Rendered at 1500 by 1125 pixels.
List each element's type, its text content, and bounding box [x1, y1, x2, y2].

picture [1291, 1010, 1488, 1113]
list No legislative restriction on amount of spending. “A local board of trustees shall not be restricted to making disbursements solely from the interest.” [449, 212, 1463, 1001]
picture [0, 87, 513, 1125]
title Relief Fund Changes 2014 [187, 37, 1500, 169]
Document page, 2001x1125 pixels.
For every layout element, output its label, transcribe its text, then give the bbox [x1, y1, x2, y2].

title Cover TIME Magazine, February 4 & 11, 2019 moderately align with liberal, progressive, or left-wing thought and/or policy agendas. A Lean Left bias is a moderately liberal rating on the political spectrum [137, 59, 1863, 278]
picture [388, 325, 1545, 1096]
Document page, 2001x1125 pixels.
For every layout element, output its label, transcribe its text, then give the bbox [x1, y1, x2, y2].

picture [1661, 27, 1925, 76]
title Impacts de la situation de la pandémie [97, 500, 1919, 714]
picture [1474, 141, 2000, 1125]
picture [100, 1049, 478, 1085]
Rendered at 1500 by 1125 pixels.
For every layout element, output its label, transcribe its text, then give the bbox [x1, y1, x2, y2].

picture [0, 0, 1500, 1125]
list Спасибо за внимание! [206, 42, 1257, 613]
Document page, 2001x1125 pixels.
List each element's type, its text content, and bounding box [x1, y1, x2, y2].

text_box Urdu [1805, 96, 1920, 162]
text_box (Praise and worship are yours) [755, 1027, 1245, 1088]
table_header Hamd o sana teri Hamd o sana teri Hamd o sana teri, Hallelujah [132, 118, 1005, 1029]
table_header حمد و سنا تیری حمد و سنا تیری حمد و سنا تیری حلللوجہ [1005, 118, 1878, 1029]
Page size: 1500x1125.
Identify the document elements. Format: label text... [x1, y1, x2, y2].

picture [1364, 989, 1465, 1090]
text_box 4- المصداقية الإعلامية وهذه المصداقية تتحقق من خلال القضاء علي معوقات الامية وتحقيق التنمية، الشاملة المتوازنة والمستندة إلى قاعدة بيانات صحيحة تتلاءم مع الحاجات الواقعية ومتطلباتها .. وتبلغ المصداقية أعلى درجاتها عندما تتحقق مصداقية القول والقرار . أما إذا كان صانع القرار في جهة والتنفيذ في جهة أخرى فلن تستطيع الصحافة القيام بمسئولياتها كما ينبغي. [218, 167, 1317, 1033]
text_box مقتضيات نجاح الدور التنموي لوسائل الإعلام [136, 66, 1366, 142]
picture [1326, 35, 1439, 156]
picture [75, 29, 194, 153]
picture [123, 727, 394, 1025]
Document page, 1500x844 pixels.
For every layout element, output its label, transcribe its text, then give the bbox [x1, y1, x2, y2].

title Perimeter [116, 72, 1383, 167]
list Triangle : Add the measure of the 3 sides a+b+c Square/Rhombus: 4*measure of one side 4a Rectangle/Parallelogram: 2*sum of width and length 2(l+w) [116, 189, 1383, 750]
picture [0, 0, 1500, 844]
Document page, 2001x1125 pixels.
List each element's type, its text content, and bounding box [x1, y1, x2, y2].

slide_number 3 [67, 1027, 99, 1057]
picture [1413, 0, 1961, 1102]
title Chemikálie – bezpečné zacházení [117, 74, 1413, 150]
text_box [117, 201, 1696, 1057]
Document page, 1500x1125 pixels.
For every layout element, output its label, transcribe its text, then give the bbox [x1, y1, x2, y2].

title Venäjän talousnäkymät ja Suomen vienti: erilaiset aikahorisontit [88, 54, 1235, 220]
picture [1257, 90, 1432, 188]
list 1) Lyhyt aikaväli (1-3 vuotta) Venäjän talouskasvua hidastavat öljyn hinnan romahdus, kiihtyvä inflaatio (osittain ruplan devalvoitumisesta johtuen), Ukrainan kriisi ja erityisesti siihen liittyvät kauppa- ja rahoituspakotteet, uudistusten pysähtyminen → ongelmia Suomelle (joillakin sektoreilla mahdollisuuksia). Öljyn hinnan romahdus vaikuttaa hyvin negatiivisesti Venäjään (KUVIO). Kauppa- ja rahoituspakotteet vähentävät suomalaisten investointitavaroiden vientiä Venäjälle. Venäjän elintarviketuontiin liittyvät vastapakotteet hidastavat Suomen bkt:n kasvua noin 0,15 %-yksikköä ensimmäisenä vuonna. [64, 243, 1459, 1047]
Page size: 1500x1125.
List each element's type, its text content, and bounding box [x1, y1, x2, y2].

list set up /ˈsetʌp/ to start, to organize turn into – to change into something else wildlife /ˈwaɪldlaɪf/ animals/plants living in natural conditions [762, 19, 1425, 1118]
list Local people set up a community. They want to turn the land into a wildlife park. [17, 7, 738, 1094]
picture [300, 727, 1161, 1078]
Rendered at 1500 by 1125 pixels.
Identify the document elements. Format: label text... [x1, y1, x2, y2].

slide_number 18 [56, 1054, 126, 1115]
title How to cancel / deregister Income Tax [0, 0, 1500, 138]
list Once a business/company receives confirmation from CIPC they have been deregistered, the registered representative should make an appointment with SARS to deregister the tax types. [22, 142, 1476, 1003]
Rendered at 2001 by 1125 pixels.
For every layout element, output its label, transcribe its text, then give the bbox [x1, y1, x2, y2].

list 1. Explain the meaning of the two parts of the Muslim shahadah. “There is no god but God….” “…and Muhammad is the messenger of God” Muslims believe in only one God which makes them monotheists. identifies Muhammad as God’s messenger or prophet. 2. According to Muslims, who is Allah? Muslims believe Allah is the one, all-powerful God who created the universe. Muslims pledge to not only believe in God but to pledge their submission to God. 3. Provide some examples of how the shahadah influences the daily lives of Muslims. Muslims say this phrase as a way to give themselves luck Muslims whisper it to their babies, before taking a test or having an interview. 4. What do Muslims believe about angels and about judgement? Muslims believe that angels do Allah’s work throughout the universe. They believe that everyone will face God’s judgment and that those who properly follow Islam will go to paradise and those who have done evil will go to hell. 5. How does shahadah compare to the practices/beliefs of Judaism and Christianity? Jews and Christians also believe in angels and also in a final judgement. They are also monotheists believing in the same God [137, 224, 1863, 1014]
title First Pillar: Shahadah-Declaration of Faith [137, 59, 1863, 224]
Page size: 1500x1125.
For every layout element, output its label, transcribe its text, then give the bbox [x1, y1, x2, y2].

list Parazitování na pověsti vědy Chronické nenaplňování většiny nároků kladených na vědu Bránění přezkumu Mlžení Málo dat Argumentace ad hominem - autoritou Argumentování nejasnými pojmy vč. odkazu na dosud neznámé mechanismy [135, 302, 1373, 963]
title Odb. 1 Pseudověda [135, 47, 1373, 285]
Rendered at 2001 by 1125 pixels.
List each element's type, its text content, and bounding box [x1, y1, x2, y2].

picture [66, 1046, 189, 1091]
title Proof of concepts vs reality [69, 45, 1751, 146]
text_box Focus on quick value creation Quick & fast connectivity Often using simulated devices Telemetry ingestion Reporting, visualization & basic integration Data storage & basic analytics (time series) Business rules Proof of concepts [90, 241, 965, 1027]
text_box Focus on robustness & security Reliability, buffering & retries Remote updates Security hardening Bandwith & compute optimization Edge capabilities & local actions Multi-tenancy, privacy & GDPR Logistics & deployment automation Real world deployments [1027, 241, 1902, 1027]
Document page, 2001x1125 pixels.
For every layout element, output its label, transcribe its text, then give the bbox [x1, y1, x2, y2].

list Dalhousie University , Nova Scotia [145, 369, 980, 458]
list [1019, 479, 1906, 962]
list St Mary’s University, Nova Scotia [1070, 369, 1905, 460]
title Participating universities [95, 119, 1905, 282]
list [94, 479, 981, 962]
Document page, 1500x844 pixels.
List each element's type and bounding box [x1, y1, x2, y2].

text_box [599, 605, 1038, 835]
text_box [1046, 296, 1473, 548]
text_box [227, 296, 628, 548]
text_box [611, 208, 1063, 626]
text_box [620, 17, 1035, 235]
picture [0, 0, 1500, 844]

= Task brief =
Only the stretch of lines that begins with the one holding "list [1019, 479, 1906, 962]" and ends with the last line above belongs in the answer; please write it out exactly.

= Response =
list [1019, 479, 1906, 962]
list St Mary’s University, Nova Scotia [1070, 369, 1905, 460]
title Participating universities [95, 119, 1905, 282]
list [94, 479, 981, 962]
Document page, 1500x844 pixels.
List each element's type and bounding box [x1, y1, x2, y2].

text_box [599, 605, 1038, 835]
text_box [1046, 296, 1473, 548]
text_box [227, 296, 628, 548]
text_box [611, 208, 1063, 626]
text_box [620, 17, 1035, 235]
picture [0, 0, 1500, 844]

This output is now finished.